Dataset >>
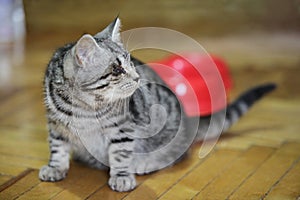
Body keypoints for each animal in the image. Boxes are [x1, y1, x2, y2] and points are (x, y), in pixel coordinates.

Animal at [39, 17, 276, 192]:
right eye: (117, 69)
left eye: (131, 63)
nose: (137, 78)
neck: (85, 106)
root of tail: (189, 120)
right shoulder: (55, 125)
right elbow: (58, 148)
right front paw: (55, 168)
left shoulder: (123, 128)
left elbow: (120, 153)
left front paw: (122, 175)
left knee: (176, 154)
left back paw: (145, 163)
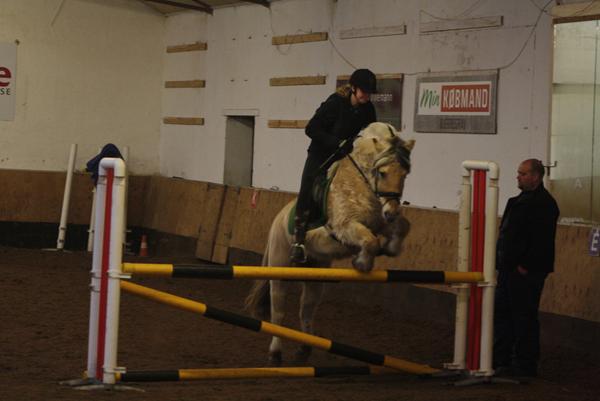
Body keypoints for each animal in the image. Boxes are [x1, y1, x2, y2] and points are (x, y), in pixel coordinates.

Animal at [246, 122, 414, 362]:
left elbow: (401, 227)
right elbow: (370, 241)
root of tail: (277, 219)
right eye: (382, 173)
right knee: (278, 312)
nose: (391, 211)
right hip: (280, 269)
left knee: (306, 309)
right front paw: (362, 263)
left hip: (316, 275)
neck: (360, 183)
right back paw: (276, 353)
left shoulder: (378, 222)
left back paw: (304, 350)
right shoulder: (345, 226)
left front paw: (389, 248)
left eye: (405, 174)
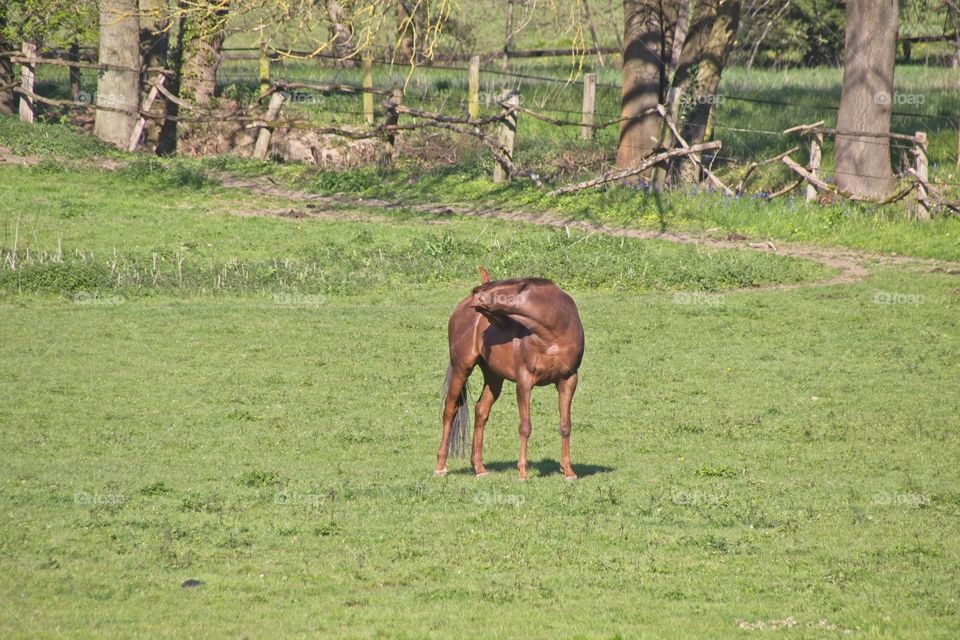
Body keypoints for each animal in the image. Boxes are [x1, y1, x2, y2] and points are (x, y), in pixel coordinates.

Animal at [435, 267, 585, 480]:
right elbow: (525, 426)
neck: (553, 330)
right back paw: (440, 467)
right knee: (450, 410)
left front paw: (568, 471)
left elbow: (565, 425)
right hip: (461, 368)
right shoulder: (524, 381)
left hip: (494, 377)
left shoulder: (568, 380)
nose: (471, 306)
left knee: (481, 411)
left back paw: (479, 468)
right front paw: (522, 471)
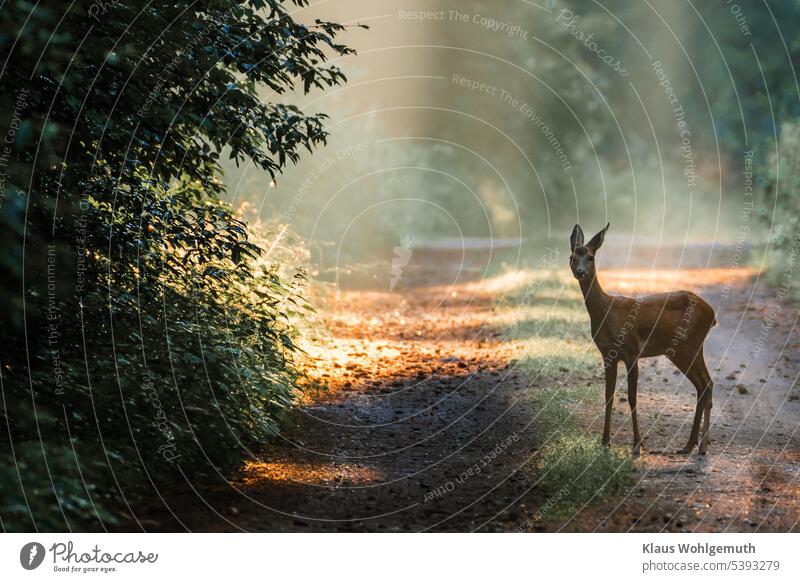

What the task asks >> Taking the entries above, extract every line from the one bearing "right front paw: (362, 263)" through the one bearing "right shoulder: (524, 381)", exactly, with no pictures.

Response for this exercise >>
right front paw: (362, 263)
left hip: (316, 275)
neck: (360, 183)
right back paw: (276, 353)
left shoulder: (378, 222)
left back paw: (304, 350)
right shoulder: (345, 226)
left front paw: (389, 248)
left eye: (405, 174)
Body keypoints for each animal in the image. Boxes are [x1, y1, x2, y2] and points are (x, y), in pixel coordinates.

Animal at [435, 267, 585, 480]:
right elbow: (525, 426)
neck: (553, 330)
right back paw: (440, 467)
right knee: (450, 410)
left front paw: (568, 471)
left elbow: (565, 425)
right hip: (461, 368)
right shoulder: (524, 381)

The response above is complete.